NU didirikan para penulis. Dan di tiap zaman, selalu lahir para penulis yang mengkhidmahkan diri untuk merawat dan menjaganya.
Tak ada ormas islam Indonesia yang para muasisnya (pendirinya), mayoritas penulis. Kalaupun ada, tentu tak sebanyak Nahdlatul Ulama (NU). Baik secara jumlah penulis, ataupun jumlah karya yang bisa dibaca hingga hari ini.
Nahdlatul Ulama amat pas disebut sebagai gudang para “intelektual bersarung”. Sebab, intelektualitas sudah “menyarung” dalam tubuh; mentradisi, menyublim, dan mendarah daging sejak zaman para muasis, hingga guru-gurunya para muasis.
Nahdlatul Ulama tidak didirikan politisi. Tapi didirikan para kiai, pemikir, dan konseptor organisasi yang selalu berkontribusi pada peradaban bil-ilmi. Ini penting untuk diutarakan, agar tak disalahpahami.
Intelektualitas Nahdlatul Ulama bukan sekadar mitos. Tapi bisa dibuktikan secara empiris melalui karya para muasis. Ini bukti betapa Nahdlatul Ulama organisasi yang intelek ritual dan intelek sosial — bisa nyuwuk, bisa nggepuk berdialektika.
Jika intelektualitas berbanding lurus dengan karya tulis, NU sangat mampu membuktikannya. Sebab, mayoritas para muasis adalah Kiai yang penulis. Sosok-sosok yang memang punya peran pada peradaban dan ilmu pengetahuan.
Berikut bukti secara bil-data dan empiris, betapa para muasis dan guru-guru kita semua, mayoritas adalah para konseptor, pemikir, dan penulis yang produktif.
KH. Hasyim Asy’ari (1871-1947)
Sebagai pendiri utama sekaligus Rois Akbar NU, beliau merupakan Kiai besar yang juga menulis banyak karya secara produktif. Tercatat ada belasan lebih karya tulis beliau dalam berbagai fan ilmu, yang sampai saat ini memberi manfaat para penuntut ilmu.
Di antaranya; Risalah Ahlussunnah wal Jama’ah, Muqaddimah Al Qanun Al Asasi li Jam’iyyah Nahdlatul Ulama, Risalah fi Ta’kidul Akhdzi bi Mazhabil A’immatul Arba’ah, Arba’ina Haditsan Tata’allaqu bi Mabadi’ Jam’iyyah Nahdlatul Ulama, Adabul ‘alim wal Muta’alim dll.
KH. Wahab Hasbullah (1888-1971)

*DATA UNTUK DIOLAH:*
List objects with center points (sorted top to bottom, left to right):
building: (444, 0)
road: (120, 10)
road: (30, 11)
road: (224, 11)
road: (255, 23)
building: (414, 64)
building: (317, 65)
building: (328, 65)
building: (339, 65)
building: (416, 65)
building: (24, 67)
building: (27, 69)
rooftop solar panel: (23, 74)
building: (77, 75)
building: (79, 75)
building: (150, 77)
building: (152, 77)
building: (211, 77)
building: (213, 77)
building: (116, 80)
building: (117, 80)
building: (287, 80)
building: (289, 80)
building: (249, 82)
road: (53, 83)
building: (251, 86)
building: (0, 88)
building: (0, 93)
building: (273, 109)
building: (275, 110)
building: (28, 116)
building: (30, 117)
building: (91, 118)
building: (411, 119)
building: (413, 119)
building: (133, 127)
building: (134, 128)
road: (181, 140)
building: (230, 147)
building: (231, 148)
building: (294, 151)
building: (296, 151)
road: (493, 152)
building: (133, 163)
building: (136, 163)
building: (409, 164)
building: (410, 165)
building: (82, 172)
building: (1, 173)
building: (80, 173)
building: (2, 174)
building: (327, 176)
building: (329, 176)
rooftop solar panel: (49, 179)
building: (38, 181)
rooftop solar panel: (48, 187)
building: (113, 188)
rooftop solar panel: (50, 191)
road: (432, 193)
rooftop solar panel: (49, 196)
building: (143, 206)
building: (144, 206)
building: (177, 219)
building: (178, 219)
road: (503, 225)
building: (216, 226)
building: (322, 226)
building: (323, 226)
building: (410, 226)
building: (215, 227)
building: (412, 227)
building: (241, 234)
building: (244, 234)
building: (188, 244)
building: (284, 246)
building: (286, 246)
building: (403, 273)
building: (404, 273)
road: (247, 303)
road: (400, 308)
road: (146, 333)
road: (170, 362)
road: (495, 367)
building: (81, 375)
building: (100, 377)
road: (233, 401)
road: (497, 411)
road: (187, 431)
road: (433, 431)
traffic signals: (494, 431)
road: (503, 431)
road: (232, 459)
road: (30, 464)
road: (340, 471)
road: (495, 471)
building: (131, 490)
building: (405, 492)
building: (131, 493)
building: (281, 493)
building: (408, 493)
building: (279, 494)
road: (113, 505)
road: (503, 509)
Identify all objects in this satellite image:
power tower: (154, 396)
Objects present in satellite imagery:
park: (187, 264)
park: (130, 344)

*PERINTAH TUGAS 1:*
Tolong daftarkan setiap baris catatan yang memuat kata "rooftop", dengan memperhatikan perbedaan huruf besar dan kecil.
*PERINTAH TUGAS 2:*
Tuliskan bagian berikutnya dari artikel tentang para pendiri NU sebagai penulis, dimulai tepat setelah kalimat terakhirnya.
Artikel dan catatan di atas merupakan dua bahan yang berdiri sendiri.

*HASIL YANG DIHARAPKAN 1:*
rooftop solar panel: (23, 74)
rooftop solar panel: (49, 179)
rooftop solar panel: (48, 187)
rooftop solar panel: (50, 191)
rooftop solar panel: (49, 196)

*HASIL YANG DIHARAPKAN 2:*
Mbah Wahab Hasbullah merupakan konseptor organisatoris yang menulis dengan pemikiran dan tindakan. Sejumlah karya besar beliau adalah Nahdlatul Wathan (1916), Tashwirul Afkar (1918), Nahdlatut Tujjar (1918), Komite Hijaz (1924) dan, tentu saja, Nahdlatul Ulama. Syair Yalal Wathon adalah karya besar beliau.
Mbah Wahab Hasbullah konon pernah menulis sebuah risalah tentang masjid. Sayang, sampai saat ini belum jelas keberadaan karya beliau tersebut. Namun, meski begitu, banyaknya organisasi intelektual yang beliau dirikan, sudah cukup jadi bukti betapa beliau sosok yang menulis dengan tindakan.
KH. Bisri Syansuri (1886-1980)
Mbah Bisri pernah menulis pemikiran beliau melalui sebuah karya tentang manfaat Keluarga Berencana (KB). Beliau termasuk pencetus manfaat, dalam konteks tertentu, adanya KB.
Selain perintis dan pengasuh Ponpes
Mambaul Ma’arif Denanyar Jombang, beliau juga sosok yang merintis adanya pendidikan pesantren khusus untuk para perempuan di Jawa Timur.
KHR. Asnawi Kudus (1861-1959)
Mbah Asnawi tak hanya dikenal sebagai Kiai kharismatik. Namun juga penulis dengan karya yang amat banyak. Diantara karya beliau adalah; Syari’atul Islam Lit Ta’limin Nisa’ wal Ghulam (1934), Kitab Fashalatan (1954), Kitab Soal Jawab Mu’takad Seket, Syair Nasionalisme Relijius, hingga Shalawat Asnawiyah.
KH. Faqih Maskumambang (1866-1937)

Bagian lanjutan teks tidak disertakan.